TLS is used to store data that is unique and isolated to each thread. It's a form of global storage that is accessed globally but isolated per thread.

Implementation

In Python, TLS is implemented using the threading.local() class. When you create an instance of threading.local(), each thread will have its own independent instance of that object.

Usage

  • You can set attributes on the threading.local() instance as you would with any other object.

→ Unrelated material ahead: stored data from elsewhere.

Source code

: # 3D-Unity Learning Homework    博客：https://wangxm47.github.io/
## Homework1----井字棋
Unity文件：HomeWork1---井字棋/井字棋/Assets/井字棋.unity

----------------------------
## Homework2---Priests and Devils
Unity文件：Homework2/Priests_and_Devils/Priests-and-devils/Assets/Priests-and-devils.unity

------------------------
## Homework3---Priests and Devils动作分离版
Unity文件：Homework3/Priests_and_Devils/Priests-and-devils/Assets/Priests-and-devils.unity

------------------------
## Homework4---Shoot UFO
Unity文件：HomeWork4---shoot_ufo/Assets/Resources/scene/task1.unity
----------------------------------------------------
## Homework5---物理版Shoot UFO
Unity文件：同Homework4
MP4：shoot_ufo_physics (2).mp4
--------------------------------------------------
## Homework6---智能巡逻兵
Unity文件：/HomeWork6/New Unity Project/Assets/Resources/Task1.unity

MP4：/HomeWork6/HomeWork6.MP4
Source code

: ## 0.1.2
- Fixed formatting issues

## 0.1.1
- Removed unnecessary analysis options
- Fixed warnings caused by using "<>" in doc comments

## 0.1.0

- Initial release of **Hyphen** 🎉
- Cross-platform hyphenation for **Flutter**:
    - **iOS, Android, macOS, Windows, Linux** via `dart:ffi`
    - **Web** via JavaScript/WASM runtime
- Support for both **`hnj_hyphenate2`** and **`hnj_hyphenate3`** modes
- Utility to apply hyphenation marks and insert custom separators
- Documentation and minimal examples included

Each thread will see a different value for these attributes.
  • It’s a convenient way to hold per-thread state without needing to pass objects explicitly from function to function within a thread.

Example:

import threading

# Create a thread-local data object
mydata = threading.local()

def thread_function():
    # Each thread will have its own 'mydata.value'
    mydata.value = 0
    for _ in range(100):
        mydata.value += 1
    print(f"Thread {threading.current_thread().name} value: {mydata.value}")

# Create and start several threads
threads = [threading.Thread(target=thread_function) for _ in range(3)]
for thread in threads:
    thread.start()
for thread in threads:
    thread.join()

In this example, each thread increments its own mydata.value independently. Despite mydata being a global object, its value attribute is specific to each thread.

Benefits and Use Cases

  • Isolation: TLS is useful when you need to maintain data that is specific to a thread, such as user session information in a web application server.

  • Safety: It helps avoid the pitfalls of shared data in multithreaded applications, as each thread has its own copy of data, eliminating the need for locks or other synchronization primitives for that data.

  • Convenience: It can make it easier to design thread-safe applications since you don't have to pass objects around to keep track of thread-specific data.